Je trouve intéressant de voir à quel point nous sommes concernés par notre alimentation: d'où vient-elle, que contient-elle, qui l'a préparée?"
Respect des objets
Nous descendons les marches du dépôt pour aller manger un sandwich et parler encore un peu. Alberto Zontone, son époux, s'est joint à nous. C'est un homme charmant et ouvert, qui se place avec plaisir dans l'ombre de Patricia. Il veille à ce que chacun se sente à l'aise, que tout le monde soit servi et que son épouse puisse faire ce qu'elle doit faire. Tandis que nous nous débattons maladroitement avec le papier aluminium des papillotes, Patricia Urquiola poursuit son argumentation sociale. Si son anglais n'est pas impeccable, elle le compense largement par son enthousiasme ponctué de quelques mots récurrents, comme 'ecco' et 'comunque'.
"Je trouve très intéressant de voir à quel point nous sommes concernés par notre alimentation: d'où vient-elle, que contient-elle, qui l'a préparée? Cet intérêt s'étendra certainement à d'autres secteurs. Quand on achète un meuble, il faut s'intéresser à la façon dont il a été fabriqué, se sentir responsable des objets même si l'on n'en veut plus chez soi. C'est là qu'est la vérité de la durabilité. Vous savez, j'ai grandi dans les années 60 et 70, qui étaient marquées par la tendance inverse: nous étions incités à consommer autant et aussi souvent que possible. On n'attachait que peu de valeur aux objets du quotidien. Par contre, je me souviens très bien qu'à la maison, ma mère les traitait avec beaucoup de respect. Si elle remarquait qu'il y avait quelque chose que nous n'utilisions pas, elle le donnait à quelqu'un qui pouvait en avoir besoin. Cela m'est resté. Ce qui est bien fait doit être bien traité."

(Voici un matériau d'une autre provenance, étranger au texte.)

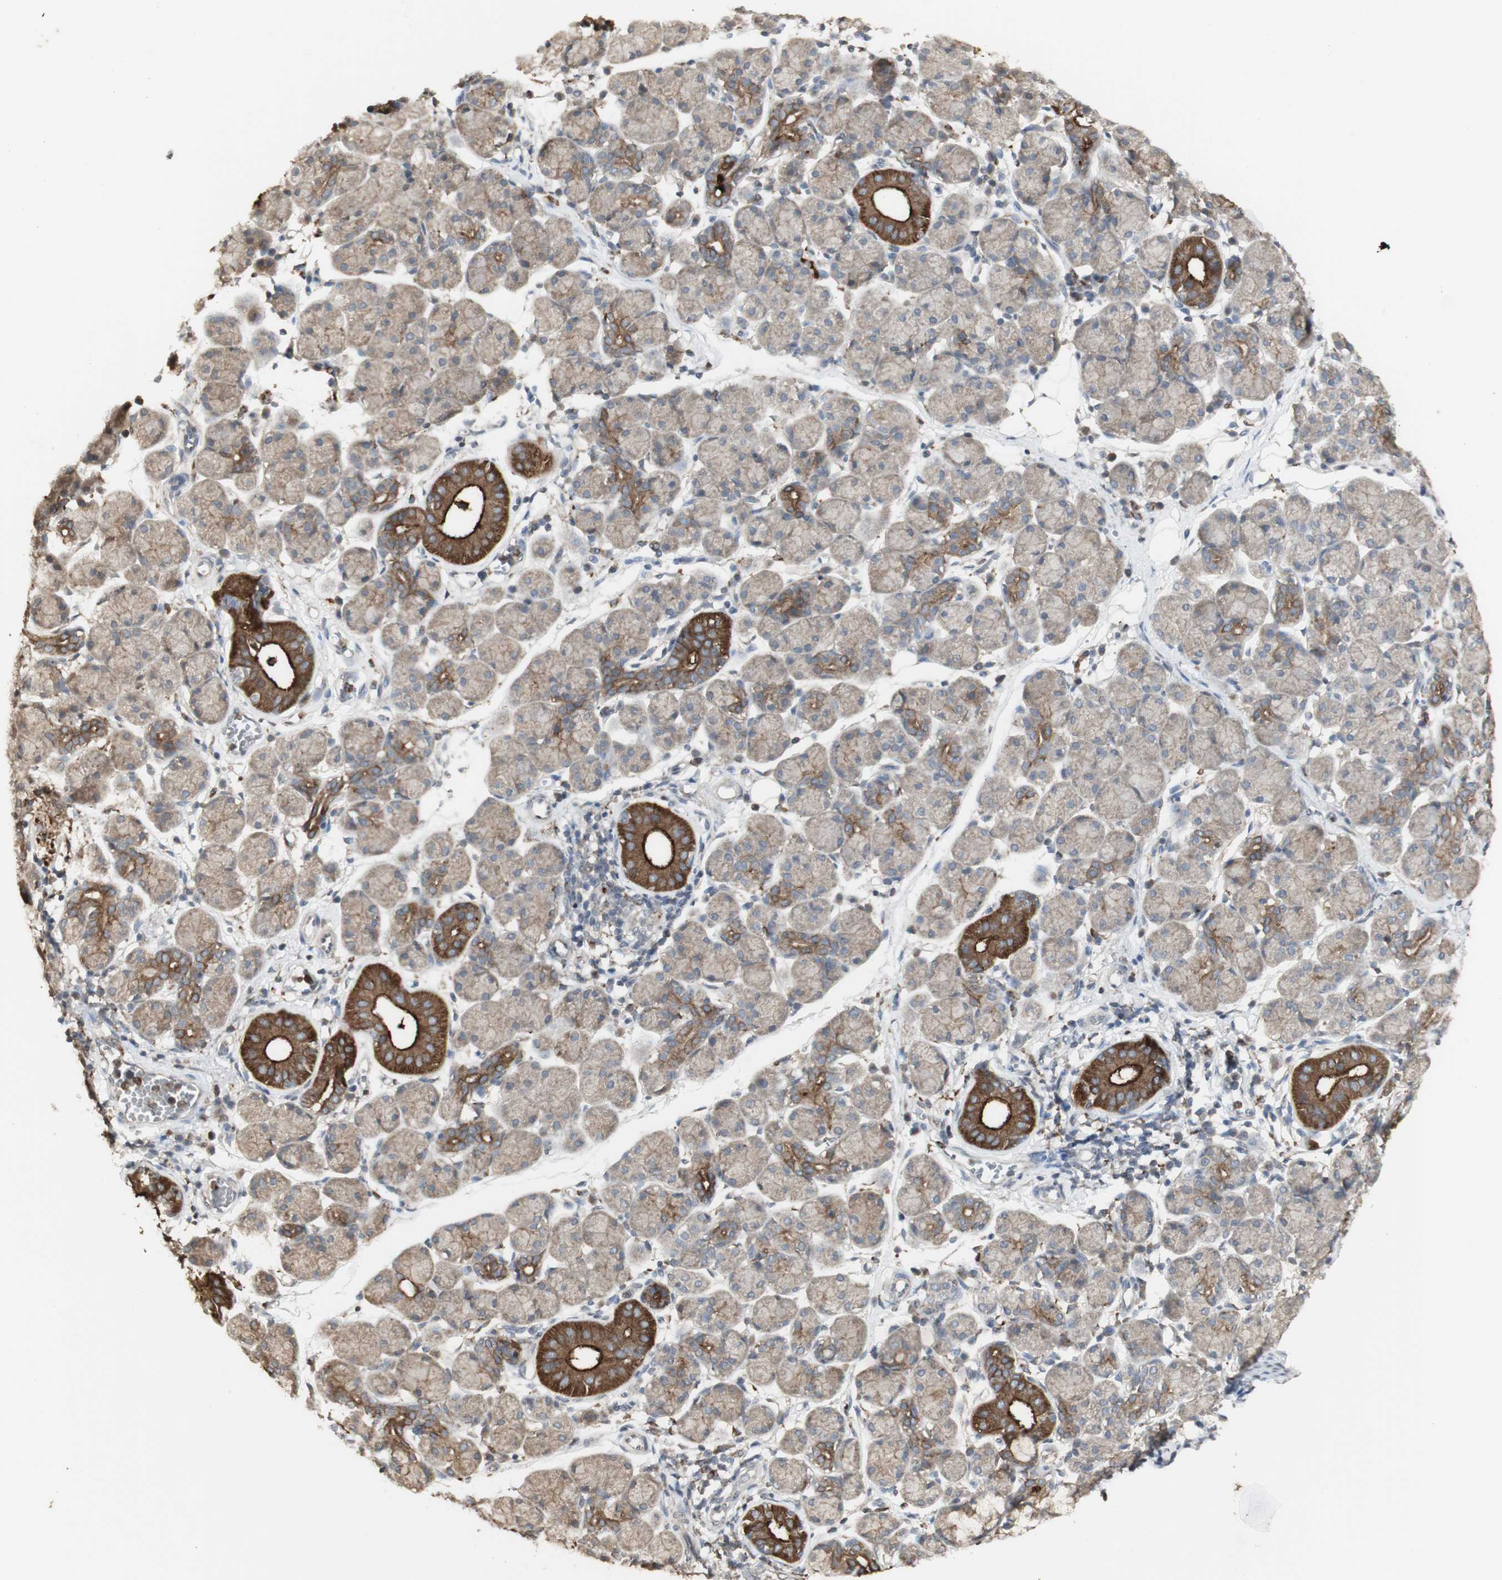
{"staining": {"intensity": "strong", "quantity": "25%-75%", "location": "cytoplasmic/membranous"}, "tissue": "salivary gland", "cell_type": "Glandular cells", "image_type": "normal", "snomed": [{"axis": "morphology", "description": "Normal tissue, NOS"}, {"axis": "morphology", "description": "Inflammation, NOS"}, {"axis": "topography", "description": "Lymph node"}, {"axis": "topography", "description": "Salivary gland"}], "caption": "Protein analysis of benign salivary gland displays strong cytoplasmic/membranous staining in about 25%-75% of glandular cells. (DAB (3,3'-diaminobenzidine) IHC, brown staining for protein, blue staining for nuclei).", "gene": "ATP6V1E1", "patient": {"sex": "male", "age": 3}}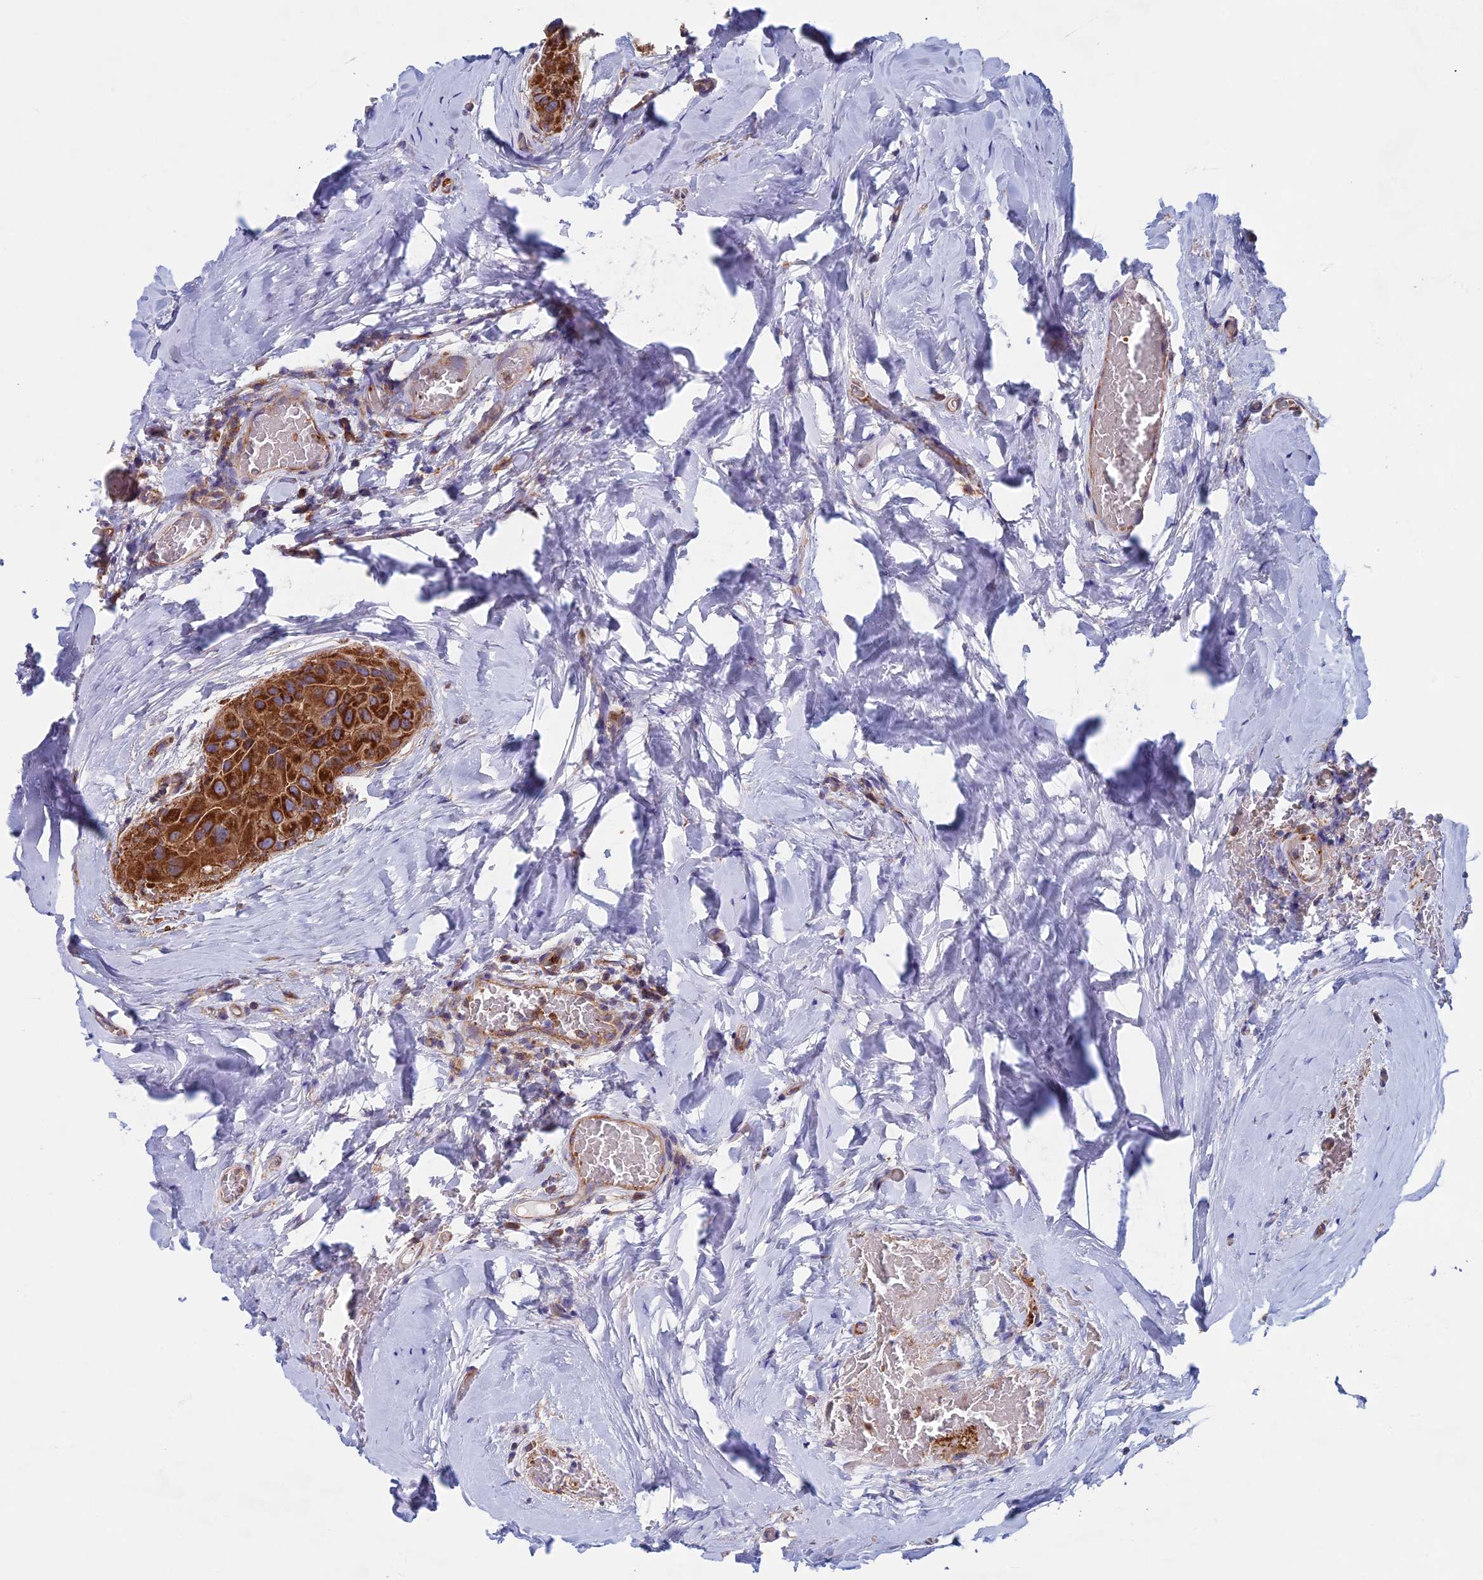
{"staining": {"intensity": "strong", "quantity": ">75%", "location": "cytoplasmic/membranous"}, "tissue": "thyroid cancer", "cell_type": "Tumor cells", "image_type": "cancer", "snomed": [{"axis": "morphology", "description": "Papillary adenocarcinoma, NOS"}, {"axis": "topography", "description": "Thyroid gland"}], "caption": "This photomicrograph reveals IHC staining of human thyroid cancer, with high strong cytoplasmic/membranous positivity in about >75% of tumor cells.", "gene": "DNM1L", "patient": {"sex": "male", "age": 33}}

La designer vient d'aborder un point sensible chez Cassina: le marché du vintage qui, selon elle, n'est pas une concurrence directe, mais un trait à encourager. "Cassina compte 600 pièces dans ses archives. Mon travail consiste également à examiner lesquelles nous pouvons réintroduire, et comment."
En quête de nom
La Milanaise d'adoption est née il y a 56 ans en Espagne et est installée dans la capitale lombarde depuis la fin de ses études d'architecture. "On me demande souvent comment j'ai combiné le métier d'architecte et de designer", explique-t-elle. "Cette question n'est plus pertinente aujourd'hui. Au studio, nous encourageons les architectes à collaborer avec les designers et vice-versa. Cette approche holistique très enrichissante."
En tant que directrice artistique d'une marque aussi importante que Cassina, est-il moins évident de continuer à créer pour la concurrence? "Je continue à travailler pour les entreprises avec qui j'entretiens une relation étroite, avec qui je peux travailler de manière honnête et correcte et qui ne sont pas en concurrence directe avec Cassina. Je peux donc toujours faire des choses pour Moroso, j'ai réalisé une installation pour 3M, je conçois du mobilier outdoor pour Kettal et des salles de bain pour Laufen et Agape."
Manifestement, elle a aussi travaillé pour Louis Vuitton au cours de ces dernières semaines. En effet, je vois un morceau de cuir tressé émerger d'un sac en plastique qui se trouve dans le coffre de sa BMW blanche. "Nous réalisons une nouvelle chaise pour la collection Objets Nomades de Louis Vuitton, mais nous n'avons pas encore de nom. Vous avez une idée?" me demande-t-elle en riant. Finalement, la chaise qui trônait au Palazzo Bocconi pendant le Salone del Mobile a été baptisée 'Palaver Chair'.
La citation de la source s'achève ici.